8. Gelet op het voorgaande treft de voorzieningenrechter de voorlopige voorziening dat verzoeker niet mag worden uitgezet totdat verweerder een aanvullend BMA-advies heeft overgelegd waaruit volgt dat de genoemde behandelmogelijkheden in Karachi nog steeds beschikbaar zijn.
9. Omdat verzoeker geen griffierecht heeft betaald, hoeft verweerder dat niet te vergoeden.

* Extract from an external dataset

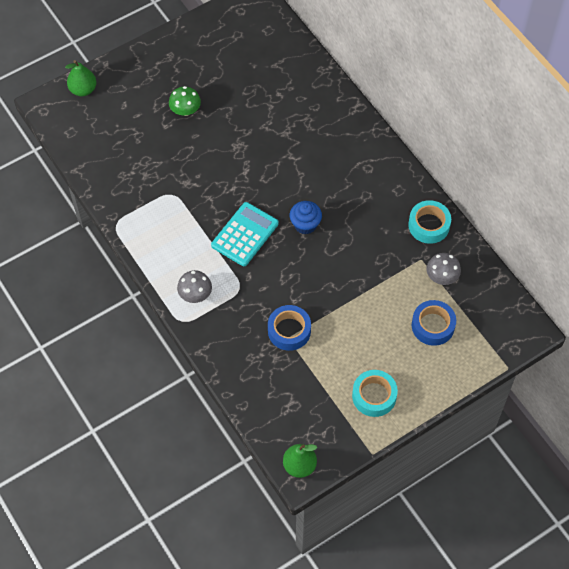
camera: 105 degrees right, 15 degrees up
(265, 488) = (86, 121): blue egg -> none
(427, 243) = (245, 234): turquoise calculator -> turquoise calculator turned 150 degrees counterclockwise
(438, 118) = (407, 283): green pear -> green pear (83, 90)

10. Omdat de voorzieningenrechter een voorlopige voorziening treft krijgt verzoeker een vergoeding van zijn proceskosten. Verweerder moet deze vergoeding betalen. De vergoeding wordt met toepassing van het Besluit proceskosten bestuursrecht als volgt berekend. De bijstand door een gemachtigde levert 1 punt op voor het indienen van het verzoekschrift met een waarde per punt van € 907,- en een wegingsfactor 1. Toegekend wordt € 907,-.

Beslissing

De voorzieningenrechter:
- bepaalt bij wijze van voorlopige voorziening dat verzoeker niet mag worden uitgezet totdat verweerder een aanvullend BMA-advies heeft overgelegd waaruit volgt dat de genoemde behandelmogelijkheden in Karachi nog steeds beschikbaar zijn;
- veroordeelt verweerder in de proceskosten van verzoeker tot een bedrag van € 907,-.
Deze uitspraak is gedaan door mr. A.M.J. Adriaansen, voorzieningenrechter, in aanwezigheid van mr. R. Groeneveld, griffier.
De uitspraak is uitgesproken in het openbaar en bekendgemaakt op:
Tegen deze uitspraak staat geen hoger beroep of verzet open.